While the teens feel authentic to their age, the humor and dialogue rely too heavily on pop culture namedrops, removing potentially stronger and better character-driven jokes that other iterations excelled at. The references come relentlessly during the second act, and it becomes unbearably annoying at times, like borderline Sonic the Hedgehog egregious.
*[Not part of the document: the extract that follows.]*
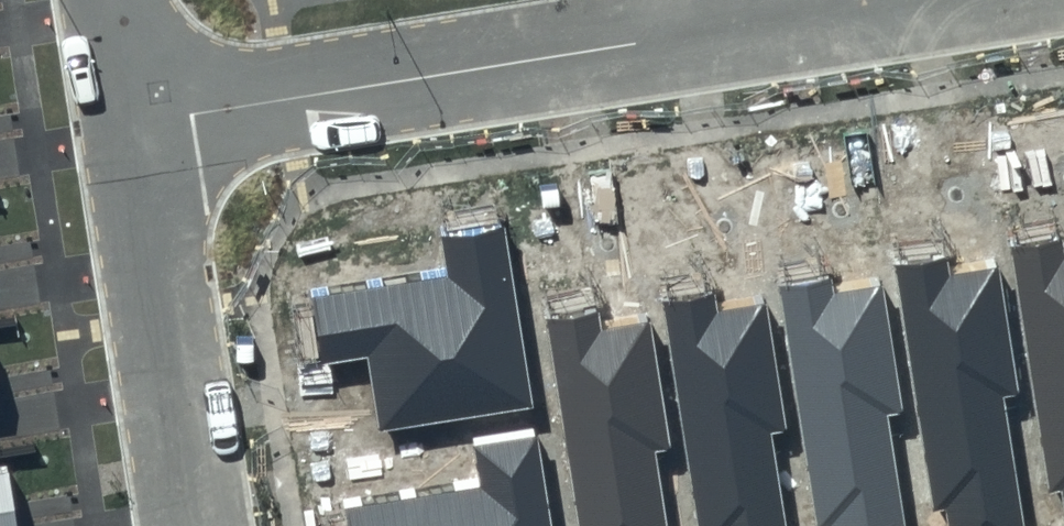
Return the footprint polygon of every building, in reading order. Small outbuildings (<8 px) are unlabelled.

For an animated movie made in 2023, it's terrifying how “2023” it is, for it throws recent lingo that feels dated on arrival. I can excuse “sus,” but I draw the line at “rizz,” which became imbued in today's culture as early as March. Somehow this animated movie that took years to make incorporated that into the dialogue. All I can say is I hope whoever had to animate that at the varying stages of production got the pay they deserved and didn't have to go through a crunch. I hope that was improv from the boys in the booth because I can’t imagine writers like Seth Rogen penning that.
Mutant Mayhem's music supervision has a strong hip-hop edge, for its soundtrack includes Blackstreet, Wu-Tang Clan, A Tribe Called Quest, Gucci Mane, and I will also include Natasha Bedingfield because “Unwritten” is a hood classic. Much like the references, the needle drops are relied on for comedic effects, and some don't land. An early 2000s internet meme song is included in a chase sequence and doesn’t even fit. It feels like it's pandering more to a YouTube millennial audience than Gen-Z. It’s like referencing a Vine to a TikTok crowd who doesn’t even remember it. It’s just dated on arrival.
Consider me shell-shocked as Teenage Mutant Ninja Turtles: Mutant Mayhem is one of the year’s better-animated features. Featuring breathtaking stylized animation, stellar voice acting from its teenage cast, and a charming coming-of-age origin story that takes the Turtles in a bold new direction, this reboot raises the bar for the TMNT franchise.